Exercise description >> Reproduce word for word the line that contains "For every layout" and each line that follows it, stopping after the final line of the material.

Provided entries >>
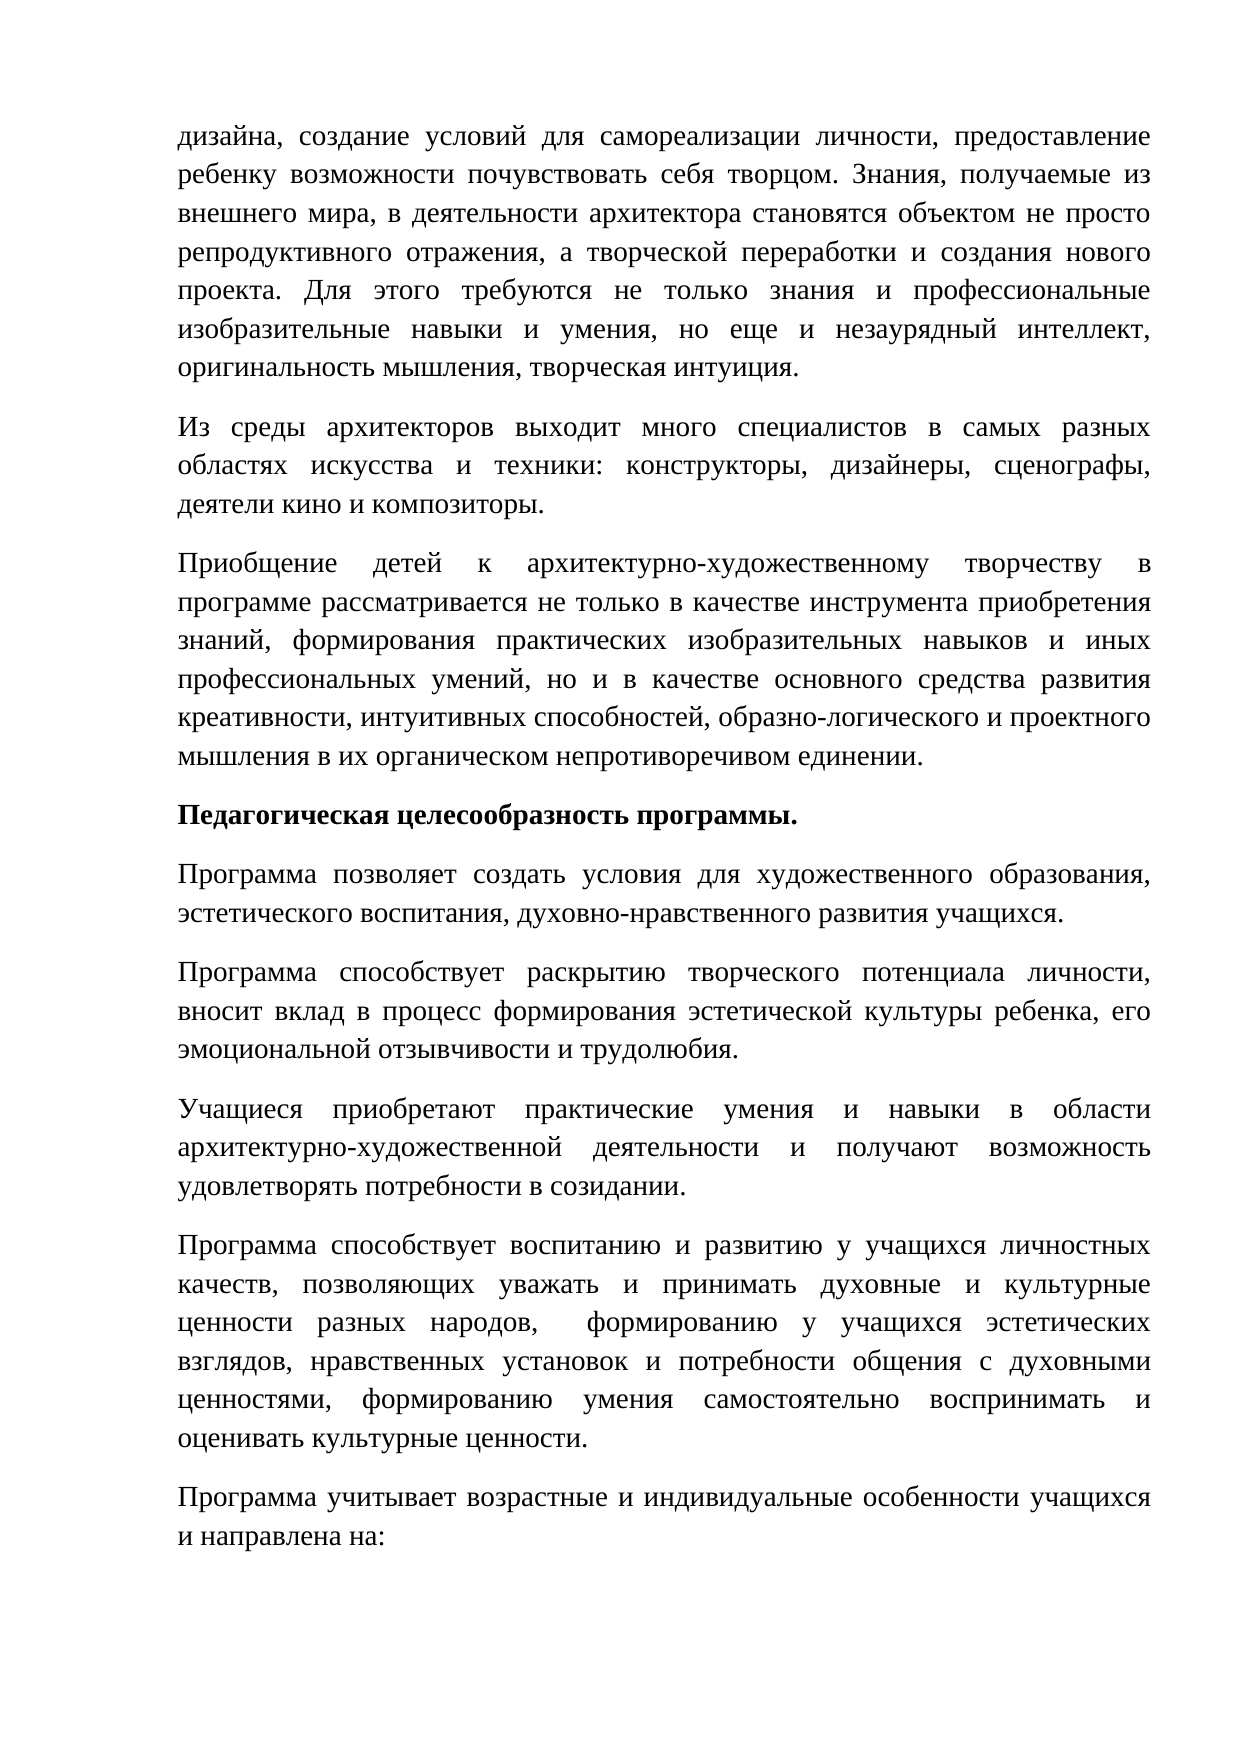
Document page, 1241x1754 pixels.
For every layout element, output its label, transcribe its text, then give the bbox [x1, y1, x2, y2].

text Педагогическая целесообразность программы. [177, 797, 1152, 831]
text Программа способствует воспитанию и развитию у учащихся личностных качеств, позволяющих уважать и принимать духовные и культурные ценности разных народов, формированию у учащихся эстетических взглядов, нравственных установок и потребности общения с духовными ценностями, формированию умения самостоятельно воспринимать и оценивать культурные ценности. [177, 1227, 1152, 1454]
text Программа позволяет создать условия для художественного образования, эстетического воспитания, духовно-нравственного развития учащихся. [177, 857, 1152, 929]
text Из среды архитекторов выходит много специалистов в самых разных областях искусства и техники: конструкторы, дизайнеры, сценографы, деятели кино и композиторы. [177, 409, 1152, 519]
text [177, 118, 1152, 383]
text Приобщение детей к архитектурно-художественному творчеству в программе рассматривается не только в качестве инструмента приобретения знаний, формирования практических изобразительных навыков и иных профессиональных умений, но и в качестве основного средства развития креативности, интуитивных способностей, образно-логического и проектного мышления в их органическом непротиворечивом единении. [177, 545, 1152, 771]
text Программа учитывает возрастные и индивидуальные особенности учащихся и направлена на: [177, 1479, 1152, 1552]
text Учащиеся приобретают практические умения и навыки в области архитектурно-художественной деятельности и получают возможность удовлетворять потребности в созидании. [177, 1091, 1152, 1202]
text Программа способствует раскрытию творческого потенциала личности, вносит вклад в процесс формирования эстетической культуры ребенка, его эмоциональной отзывчивости и трудолюбия. [177, 954, 1152, 1065]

Response to the task >>
For every layout element, output its label, transcribe its text, then give the bbox [x1, y1, x2, y2].

text Педагогическая целесообразность программы. [177, 797, 1152, 831]
text Программа способствует воспитанию и развитию у учащихся личностных качеств, позволяющих уважать и принимать духовные и культурные ценности разных народов, формированию у учащихся эстетических взглядов, нравственных установок и потребности общения с духовными ценностями, формированию умения самостоятельно воспринимать и оценивать культурные ценности. [177, 1227, 1152, 1454]
text Программа позволяет создать условия для художественного образования, эстетического воспитания, духовно-нравственного развития учащихся. [177, 857, 1152, 929]
text Из среды архитекторов выходит много специалистов в самых разных областях искусства и техники: конструкторы, дизайнеры, сценографы, деятели кино и композиторы. [177, 409, 1152, 519]
text [177, 118, 1152, 383]
text Приобщение детей к архитектурно-художественному творчеству в программе рассматривается не только в качестве инструмента приобретения знаний, формирования практических изобразительных навыков и иных профессиональных умений, но и в качестве основного средства развития креативности, интуитивных способностей, образно-логического и проектного мышления в их органическом непротиворечивом единении. [177, 545, 1152, 771]
text Программа учитывает возрастные и индивидуальные особенности учащихся и направлена на: [177, 1479, 1152, 1552]
text Учащиеся приобретают практические умения и навыки в области архитектурно-художественной деятельности и получают возможность удовлетворять потребности в созидании. [177, 1091, 1152, 1202]
text Программа способствует раскрытию творческого потенциала личности, вносит вклад в процесс формирования эстетической культуры ребенка, его эмоциональной отзывчивости и трудолюбия. [177, 954, 1152, 1065]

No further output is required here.